_Your goal_.
Each line with the string "href" is to be copied from the records below.

*** Records supplied Section Begins ***

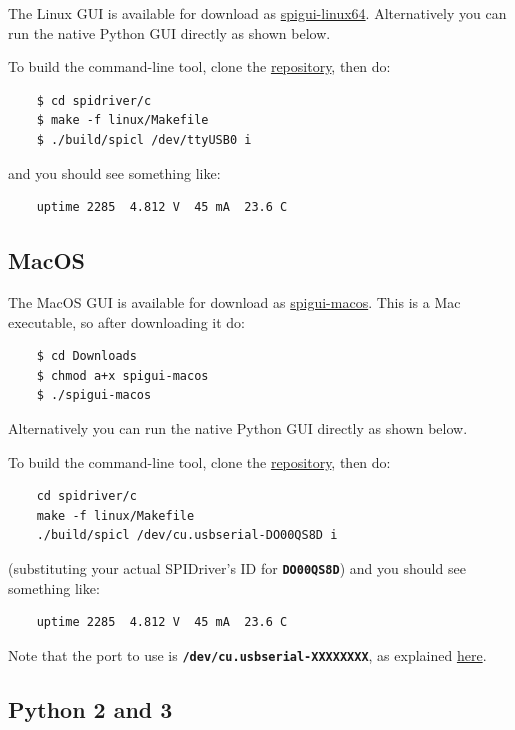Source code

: \documentclass{article}
\newcommand{\mach}[1]{\texttt{\textbf{#1}}}
\begin{document}
The Linux GUI is available for download as
\href{https://github.com/jamesbowman/spidriver/releases/download/v0.1.0/spigui-linux64}{spigui-linux64}.
Alternatively you can run the native Python GUI directly as shown below.

To build the command-line tool, clone the
\href{https://github.com/jamesbowman/spidriver}{repository}, then do:
\begin{lstlisting}
    $ cd spidriver/c
    $ make -f linux/Makefile
    $ ./build/spicl /dev/ttyUSB0 i
\end{lstlisting}
and you should see something like:

\begin{lstlisting}
    uptime 2285  4.812 V  45 mA  23.6 C
\end{lstlisting}

\subsection{MacOS}

The MacOS GUI is available for download as
\href{https://github.com/jamesbowman/spidriver/releases/download/v0.1.0/spigui-macos}{spigui-macos}.
This is a Mac executable, so after downloading it do:
\begin{lstlisting}
    $ cd Downloads
    $ chmod a+x spigui-macos
    $ ./spigui-macos
\end{lstlisting}

Alternatively you can run the native Python GUI directly as shown below.

To  build the command-line tool, clone the
\href{https://github.com/jamesbowman/spidriver}{repository}, then do:

\begin{lstlisting}
    cd spidriver/c
    make -f linux/Makefile
    ./build/spicl /dev/cu.usbserial-DO00QS8D i
\end{lstlisting}

(substituting your actual SPIDriver's ID for \mach{DO00QS8D})
and you should see something like:
\begin{lstlisting}
    uptime 2285  4.812 V  45 mA  23.6 C
\end{lstlisting}

Note that the port to use is \mach{/dev/cu.usbserial-XXXXXXXX}, as explained
\href{https://pbxbook.com/other/mac-tty.html}{here}.

\subsection{Python 2 and 3}
\end{document}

*** Records supplied Section Ends ***

_Expected output_.
\href{https://github.com/jamesbowman/spidriver/releases/download/v0.1.0/spigui-linux64}{spigui-linux64}.
\href{https://github.com/jamesbowman/spidriver}{repository}, then do:
\href{https://github.com/jamesbowman/spidriver/releases/download/v0.1.0/spigui-macos}{spigui-macos}.
\href{https://github.com/jamesbowman/spidriver}{repository}, then do:
\href{https://pbxbook.com/other/mac-tty.html}{here}.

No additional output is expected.